Radiohead Discography Audit
Manage episode 311181841 series 3087264
A review of Radiohead's Discography.
At some point in the early 21st century, Radiohead became something more than a band: they became a touchstone for everything that is fearless and adventurous in rock, inheriting the throne from David Bowie, Pink Floyd, and the Talking Heads. The latter group gave the band its name -- it's an album track on 1986's True Stories -- but Radiohead never sounded much like the Heads, nor did they take much from Bowie, apart from their willingness to experiment. Instead, they spliced Floyd's spaciness with U2's messianic arena-rock heft, bridging the gap with guitar skronks borrowed from the '80s American underground.
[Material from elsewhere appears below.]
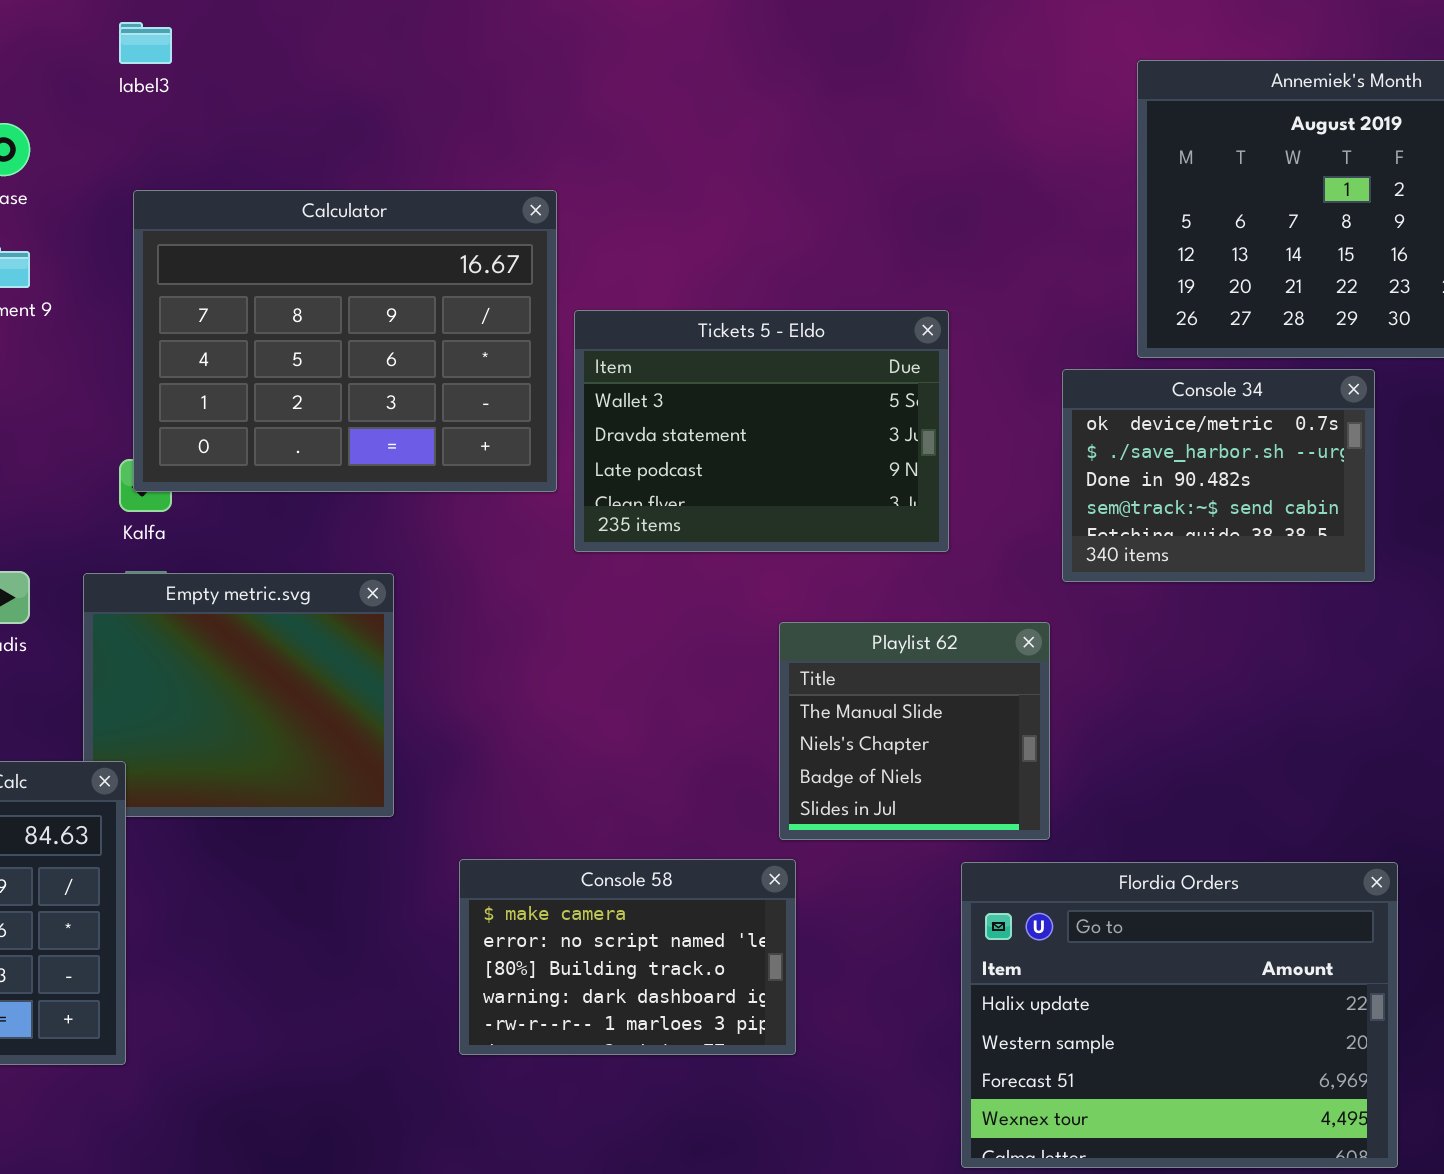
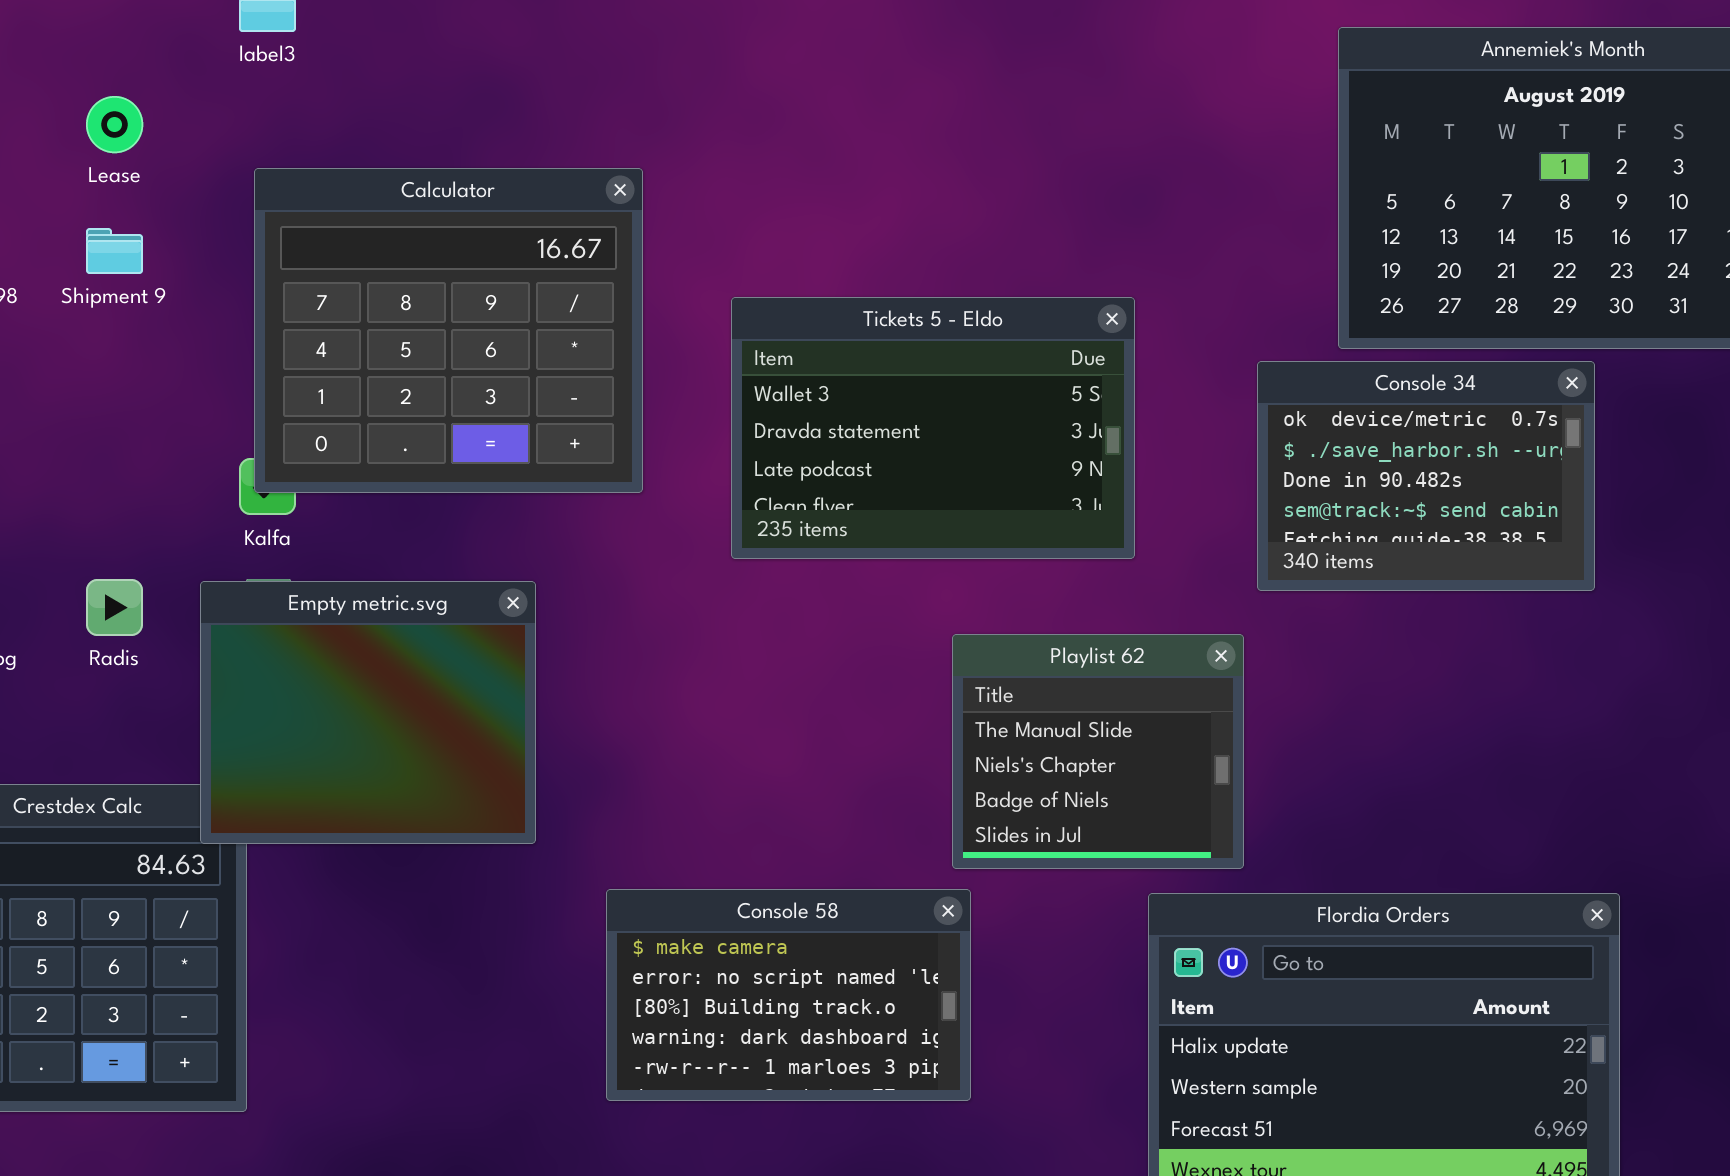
Calculator: [133,190,557,492] -> [254,168,643,493], resized
Empty metric.svg: [83,573,394,817] -> [200,581,536,844], raised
Jonny Greenwood's jagged, brutal interjections on "Creep," the band's 1993 breakthrough hit, recalled the ugly noise of the Pixies and Nirvana, a sound that translated over the expanse of an ocean, but in the throes of the alternative rock explosion of the mid-'90s, Radiohead was the odd band out. America remained besotted with their homegrown sensations, so "Creep" was treated as a one-hit-wonder, and at home in England, they were seen as dour art-rock students lacking the glamour of neo-glam sensations Suede, and deliberately dodging the beery singalongs of Oasis.